> **Source passage**
━━━━━━━━━━━━━━━━━━━━

Also, when you hit the baby-store I can’t recommend getting a “Boppy” enough. It’s like a horseshoe shaped pillow that you wrap around yourself to lay the baby on for breastfeeding (or even bottle feeding if you’re going that way). And later, when he’s reached the point where he’s almost sitting up, you can plop him down into the hole and the pillow will wrap around his bottom, giving him support and really helping him with learning to balance. I don’t know what I would have done without mine.

Enjoy, and good luck!

Boppys are great - although I never owned one! They aren’t bad for mom’s sore butt either.

I worship my boppy. Made breastfeeding so easy, and it was a safe place for my baby to sit when he was first learning to hold himself upright. At 16 months he still breastfeeds at night before bed and he asks to nurse by asking for “boppy.” I’ll be sad when it’s time to give that up.

We didn’t co-sleep. Aaron slept in a pack’n’play bassinet in our room for the first three months (I pretty much slept in my glider rocker–another excellent thing to have) and then we moved him into his crib in his own room. He’s taken to it just fine. Unless he’s sick or teething, he sleeps through the night with no problem.

And they make co-sleepers that attach to your bed, so that the baby’s not really in your bed, but attached to it. See this one http://www.armsreach.com/product_orig.asp as an example.

━━━━━━━━━━━━━━━━━━━━

> **What you need to do**
1. Print the part of the baby gear comments starting at "Boppys are great" and ending at "give that up.".
2. List each piece of gear or furniture that the baby gear comments say the writers used or suggest getting.
The items after this come from a different source than the baby gear comments.

━━━━━━━━━━━━━━━━━━━━

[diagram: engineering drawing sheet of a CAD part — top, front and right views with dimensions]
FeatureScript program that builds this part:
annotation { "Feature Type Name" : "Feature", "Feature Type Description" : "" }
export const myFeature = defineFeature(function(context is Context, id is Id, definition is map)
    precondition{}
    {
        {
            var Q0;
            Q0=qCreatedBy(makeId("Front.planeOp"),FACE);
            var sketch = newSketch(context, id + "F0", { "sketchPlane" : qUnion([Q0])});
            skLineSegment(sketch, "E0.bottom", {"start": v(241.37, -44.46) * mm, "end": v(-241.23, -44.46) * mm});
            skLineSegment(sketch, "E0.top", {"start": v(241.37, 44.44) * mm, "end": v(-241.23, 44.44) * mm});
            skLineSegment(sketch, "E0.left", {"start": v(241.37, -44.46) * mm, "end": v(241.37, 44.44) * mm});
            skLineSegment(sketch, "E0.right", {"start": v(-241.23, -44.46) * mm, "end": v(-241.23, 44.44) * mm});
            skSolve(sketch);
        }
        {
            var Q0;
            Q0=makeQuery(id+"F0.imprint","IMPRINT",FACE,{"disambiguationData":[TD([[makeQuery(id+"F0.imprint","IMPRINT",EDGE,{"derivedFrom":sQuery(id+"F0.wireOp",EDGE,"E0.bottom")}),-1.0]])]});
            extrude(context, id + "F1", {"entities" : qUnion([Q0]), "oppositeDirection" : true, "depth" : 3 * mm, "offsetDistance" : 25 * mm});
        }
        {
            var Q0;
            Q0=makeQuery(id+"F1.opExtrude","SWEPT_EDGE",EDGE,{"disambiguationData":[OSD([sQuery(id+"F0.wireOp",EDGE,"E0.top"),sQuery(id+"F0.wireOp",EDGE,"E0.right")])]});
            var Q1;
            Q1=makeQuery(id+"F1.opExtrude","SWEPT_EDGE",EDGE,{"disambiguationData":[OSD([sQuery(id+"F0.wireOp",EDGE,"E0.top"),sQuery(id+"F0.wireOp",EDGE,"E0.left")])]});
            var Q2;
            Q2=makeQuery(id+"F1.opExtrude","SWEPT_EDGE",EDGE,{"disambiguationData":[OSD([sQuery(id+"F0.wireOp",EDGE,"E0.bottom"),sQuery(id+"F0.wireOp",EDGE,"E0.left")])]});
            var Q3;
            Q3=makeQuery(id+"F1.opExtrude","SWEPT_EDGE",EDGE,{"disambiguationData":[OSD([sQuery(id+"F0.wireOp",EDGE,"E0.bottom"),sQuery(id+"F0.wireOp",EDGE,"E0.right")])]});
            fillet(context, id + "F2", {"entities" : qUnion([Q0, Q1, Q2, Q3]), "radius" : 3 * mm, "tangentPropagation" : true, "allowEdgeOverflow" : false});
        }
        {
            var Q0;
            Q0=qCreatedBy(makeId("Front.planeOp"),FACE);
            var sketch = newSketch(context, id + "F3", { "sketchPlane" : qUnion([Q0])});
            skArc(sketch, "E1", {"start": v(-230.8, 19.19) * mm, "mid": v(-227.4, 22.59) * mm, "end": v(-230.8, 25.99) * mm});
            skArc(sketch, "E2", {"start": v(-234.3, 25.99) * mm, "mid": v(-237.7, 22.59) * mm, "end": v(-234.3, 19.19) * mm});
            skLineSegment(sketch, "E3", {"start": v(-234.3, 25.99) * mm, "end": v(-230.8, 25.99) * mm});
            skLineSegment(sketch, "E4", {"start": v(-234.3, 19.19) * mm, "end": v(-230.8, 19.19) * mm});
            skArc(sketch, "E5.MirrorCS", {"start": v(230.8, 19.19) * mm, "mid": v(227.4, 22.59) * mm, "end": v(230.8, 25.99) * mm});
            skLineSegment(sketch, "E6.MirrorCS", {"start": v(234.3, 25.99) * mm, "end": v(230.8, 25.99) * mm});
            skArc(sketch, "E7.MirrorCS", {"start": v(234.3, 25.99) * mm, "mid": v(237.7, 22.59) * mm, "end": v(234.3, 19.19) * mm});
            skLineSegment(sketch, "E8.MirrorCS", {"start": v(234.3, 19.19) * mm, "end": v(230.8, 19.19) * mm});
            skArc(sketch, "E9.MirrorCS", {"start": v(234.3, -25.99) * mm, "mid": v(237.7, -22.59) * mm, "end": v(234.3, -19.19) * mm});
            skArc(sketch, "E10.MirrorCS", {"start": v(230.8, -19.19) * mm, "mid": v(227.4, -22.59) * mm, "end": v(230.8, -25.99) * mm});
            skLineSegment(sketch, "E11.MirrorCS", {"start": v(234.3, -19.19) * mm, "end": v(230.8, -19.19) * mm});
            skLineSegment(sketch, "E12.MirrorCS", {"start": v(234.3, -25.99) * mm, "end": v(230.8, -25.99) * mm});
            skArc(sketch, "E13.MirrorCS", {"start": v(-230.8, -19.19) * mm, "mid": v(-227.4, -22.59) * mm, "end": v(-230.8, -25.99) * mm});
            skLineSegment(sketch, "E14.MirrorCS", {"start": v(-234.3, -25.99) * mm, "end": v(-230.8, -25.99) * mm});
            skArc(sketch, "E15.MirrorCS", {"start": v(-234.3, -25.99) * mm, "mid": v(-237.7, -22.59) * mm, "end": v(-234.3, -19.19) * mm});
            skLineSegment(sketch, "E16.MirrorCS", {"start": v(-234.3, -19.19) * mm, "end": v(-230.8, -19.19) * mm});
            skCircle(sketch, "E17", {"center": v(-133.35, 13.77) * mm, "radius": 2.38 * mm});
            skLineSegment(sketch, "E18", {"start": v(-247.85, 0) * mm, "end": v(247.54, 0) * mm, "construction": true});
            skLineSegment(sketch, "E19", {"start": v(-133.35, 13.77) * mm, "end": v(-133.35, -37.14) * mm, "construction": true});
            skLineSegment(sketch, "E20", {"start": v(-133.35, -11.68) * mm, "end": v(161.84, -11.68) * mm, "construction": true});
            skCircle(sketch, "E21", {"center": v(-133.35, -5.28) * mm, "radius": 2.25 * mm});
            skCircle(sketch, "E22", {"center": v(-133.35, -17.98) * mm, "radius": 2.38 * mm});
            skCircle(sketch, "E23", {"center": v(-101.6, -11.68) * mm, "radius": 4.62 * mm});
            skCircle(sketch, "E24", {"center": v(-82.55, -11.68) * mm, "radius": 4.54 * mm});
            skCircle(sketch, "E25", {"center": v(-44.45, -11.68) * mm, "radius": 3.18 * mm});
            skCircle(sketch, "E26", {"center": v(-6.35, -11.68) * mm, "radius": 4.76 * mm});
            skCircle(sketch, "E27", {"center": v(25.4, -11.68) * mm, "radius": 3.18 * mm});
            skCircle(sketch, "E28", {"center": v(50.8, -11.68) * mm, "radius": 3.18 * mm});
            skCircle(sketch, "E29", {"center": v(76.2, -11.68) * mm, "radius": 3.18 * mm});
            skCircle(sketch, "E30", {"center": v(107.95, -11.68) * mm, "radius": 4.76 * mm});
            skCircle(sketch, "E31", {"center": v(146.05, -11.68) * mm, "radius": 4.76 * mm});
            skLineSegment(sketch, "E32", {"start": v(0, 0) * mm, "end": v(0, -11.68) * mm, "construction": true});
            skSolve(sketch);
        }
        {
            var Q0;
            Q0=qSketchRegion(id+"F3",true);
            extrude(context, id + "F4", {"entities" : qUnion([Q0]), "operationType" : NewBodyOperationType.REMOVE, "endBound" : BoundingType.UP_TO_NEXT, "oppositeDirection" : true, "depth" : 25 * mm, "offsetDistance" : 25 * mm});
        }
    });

━━━━━━━━━━━━━━━━━━━━

> **Numbered answers**
1.
Boppys are great - although I never owned one! They aren’t bad for mom’s sore butt either.

I worship my boppy. Made breastfeeding so easy, and it was a safe place for my baby to sit when he was first learning to hold himself upright. At 16 months he still breastfeeds at night before bed and he asks to nurse by asking for “boppy.” I’ll be sad when it’s time to give that up.

2.
- Boppy (horseshoe-shaped pillow)
- pack'n'play bassinet
- glider rocker
- crib
- co-sleeper that attaches to your bed